- Theatrical release poster
- Directed by: H. Lohith
- Written by: H. Lohith
- Produced by: Akshay C. S. Ravish R.
- Starring: Priyanka Upendra Kishore Aishwarya Upendra
- Cinematography: H. C. Venu
- Edited by: Ravichandran C.
- Music by: Nobin Paul
- Production company: RCS Banner
- Release date: 5 July 2019;
- Running time: 129 minutes
- Country: India
- Language: Kannada

= Devaki (2019 film) =

2019 Kannada crime thriller film

Devaki is a 2019 Indian Kannada-language crime thriller film written and directed by H. Lohith and produced by Akshay C.S. and Ravish R.C. The film was produced under RCS Banner. It stars Priyanka Upendra and Kishore along with Aishwarya Upendra. The supporting cast includes Bollywood actor Sanjeev Jaiswal known for his role in the film – The Attacks of 26/11 . The score is by Nobin Paul, and the cinematography is by H.C. Venu. The film was edited by Ravichandran. The film marks the first appearance of Aishwarya Upendra, opposite her mother.
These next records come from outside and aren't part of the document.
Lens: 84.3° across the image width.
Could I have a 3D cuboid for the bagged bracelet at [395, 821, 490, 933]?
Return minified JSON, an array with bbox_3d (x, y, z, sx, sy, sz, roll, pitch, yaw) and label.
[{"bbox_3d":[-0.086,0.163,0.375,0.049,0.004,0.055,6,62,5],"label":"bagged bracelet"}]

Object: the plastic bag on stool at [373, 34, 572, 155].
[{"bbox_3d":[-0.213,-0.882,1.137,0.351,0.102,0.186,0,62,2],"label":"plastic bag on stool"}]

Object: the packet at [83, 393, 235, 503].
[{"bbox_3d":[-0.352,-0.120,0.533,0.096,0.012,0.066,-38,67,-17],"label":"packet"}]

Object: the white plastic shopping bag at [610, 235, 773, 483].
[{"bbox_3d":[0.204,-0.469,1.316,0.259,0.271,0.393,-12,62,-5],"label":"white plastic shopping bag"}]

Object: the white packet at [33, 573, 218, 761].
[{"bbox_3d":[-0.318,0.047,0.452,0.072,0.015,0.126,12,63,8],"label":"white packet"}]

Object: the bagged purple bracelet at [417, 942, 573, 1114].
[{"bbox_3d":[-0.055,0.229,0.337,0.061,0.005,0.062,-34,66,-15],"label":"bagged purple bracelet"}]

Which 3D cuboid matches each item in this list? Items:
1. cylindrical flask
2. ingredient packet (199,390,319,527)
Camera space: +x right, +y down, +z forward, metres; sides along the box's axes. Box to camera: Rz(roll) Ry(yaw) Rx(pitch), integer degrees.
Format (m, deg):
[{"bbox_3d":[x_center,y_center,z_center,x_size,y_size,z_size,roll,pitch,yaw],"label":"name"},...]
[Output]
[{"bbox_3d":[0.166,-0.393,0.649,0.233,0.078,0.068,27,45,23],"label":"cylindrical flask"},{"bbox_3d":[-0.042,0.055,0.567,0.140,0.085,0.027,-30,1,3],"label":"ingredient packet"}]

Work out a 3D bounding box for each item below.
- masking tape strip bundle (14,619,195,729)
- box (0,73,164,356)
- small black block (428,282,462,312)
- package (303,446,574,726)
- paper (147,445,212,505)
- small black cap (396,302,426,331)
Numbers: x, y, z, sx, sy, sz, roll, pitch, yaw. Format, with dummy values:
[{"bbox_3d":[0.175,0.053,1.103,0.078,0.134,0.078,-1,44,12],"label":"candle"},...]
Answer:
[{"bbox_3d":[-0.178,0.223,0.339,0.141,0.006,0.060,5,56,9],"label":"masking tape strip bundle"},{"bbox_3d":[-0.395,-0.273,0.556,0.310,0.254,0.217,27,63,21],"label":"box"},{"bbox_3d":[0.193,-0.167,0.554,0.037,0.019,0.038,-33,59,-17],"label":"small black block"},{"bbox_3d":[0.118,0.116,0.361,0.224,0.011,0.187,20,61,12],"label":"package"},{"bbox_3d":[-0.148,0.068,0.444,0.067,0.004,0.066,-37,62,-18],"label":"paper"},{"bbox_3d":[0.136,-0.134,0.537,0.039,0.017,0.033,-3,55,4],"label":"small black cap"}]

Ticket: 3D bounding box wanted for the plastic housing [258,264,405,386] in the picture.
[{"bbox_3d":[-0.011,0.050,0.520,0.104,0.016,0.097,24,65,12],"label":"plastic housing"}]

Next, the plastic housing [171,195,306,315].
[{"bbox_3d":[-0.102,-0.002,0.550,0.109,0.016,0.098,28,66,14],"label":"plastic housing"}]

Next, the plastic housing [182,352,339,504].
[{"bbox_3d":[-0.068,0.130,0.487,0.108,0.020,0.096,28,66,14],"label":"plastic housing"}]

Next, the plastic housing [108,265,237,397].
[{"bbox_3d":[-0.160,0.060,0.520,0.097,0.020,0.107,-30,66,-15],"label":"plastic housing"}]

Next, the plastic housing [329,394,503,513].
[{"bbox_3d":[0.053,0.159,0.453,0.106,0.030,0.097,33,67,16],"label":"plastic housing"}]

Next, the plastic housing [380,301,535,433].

The film was announced soon after the success of Upendra and Lohith's movie Mummy. This is their second collaboration. The London Economic newspaper cited this movie as one of the examples of Indian thriller movies of 2019 which have the potential to gain global attention due to the absence of songs – which it considered as a staple in Indian movies irrespective of the genre.

== Cast ==

- Priyanka Upendra as Devaki
- Kishore as Inspector
- Aishwarya Upendra as Devaki's Daughter
- Sanjeev Jaiswal as a kidnapper

== Plot ==
Devaki, a single mother, lives with her 10-year-old daughter Aaradhya in Kolkata. One evening, Aaradhya visits a radio station for an audition—and never returns unable to locate her daughter, Devaki reports the disappearance to the local police. Initially, they appear indifferent and unhelpful. An earnest Kannadiga inspector (Kishore) stationed in Kolkata intervenes and takes charge of the case, Devaki and the inspector retrace Aaradhya’s steps around the radio station and nearby areas, finding stray clues that lead them deeper into the city’s dark underbelly. They uncover a kidnapping and trafficking ring operating in Kolkata’s red‑light districts. Their investigation reveals a network that abducts children from innocent families. As they probe, Devaki faces emotional breakdowns, while the inspector uncovers his own past and motivations guiding him in the enquiry. The pair pieces together evidence by visiting dilapidated tenements, questioning locals, and tracing suspicious drop‑off points. A key breakthrough emerges when they discover Aaradhya’s presence in a hidden location tied to the trafficking ring .
In the film’s climax, Devaki and the inspector confront the kidnappers in a tense raid and rescue Aaradhya, who’s physically safe but deeply traumatized. In the end, Devaki reuniting with Aaradhya, a mother and daughter embrace, and they leave together as police secure the traffickers .

== Soundtrack ==
The film's score was composed by Nobin Paul.

== Production==
The film was first titled Howrah Bridge. Following the success of actor-director duo in Mummy, Lohith announced his next project with Upendra. Later, her daughter was cast to play a pivotal role. Kishore was signed to the project to play the antagonist. Three-fourths of the film was shot in Kolkata, with some portions shot in Bengaluru and Mysuru.

==Release==
The official first look and teaser of the film was released on 13 March 2019. The theatrical trailer debuted on 27 June 2019. The film was released on 5 July 2019.

== Home media ==
The film was made available to stream on OTT platform Amazon Prime on 21 February 2020.

== Critical reception ==
The Times of India paper rated the movie 4/5 and wrote that, "Devaki is not the usual outing that one would go to. It can leave one teary-eyed, especially towards the end of the film. If you're looking for an experience that brings in something new, then this is for you." The New Indian Express paper rated the film 4/5 and wrote "In his second outing after Mummy – Save Me, director Lohith has again displayed a shade of the mark of a genius. It is not just perfection that comes to the fore in Devaki, but the opening of new frontiers, inviting the audience to the kingdom of ingenuity. There is not a scintilla of mediocrity in his execution, which is enhanced by Kolkata’s vibrant yet moody aura. A suspense thriller, Devaki is a film about love and loss, told with a lot of sensitivity. A must watch." The Bangalore Mirror said, "Technically, this is one of the better films you have seen." Aravind Shwetha of The News Minute gave three stars out of five and said, "Devaki manages to keep us invested all through. But for its slow pace, this is a film that deserves a watch." Vivek M V of The Deccan Herald gave three and a half out of five stars and noted, "Devaki, after Bell Bottom, is another thriller that deserves a watch in the theatres."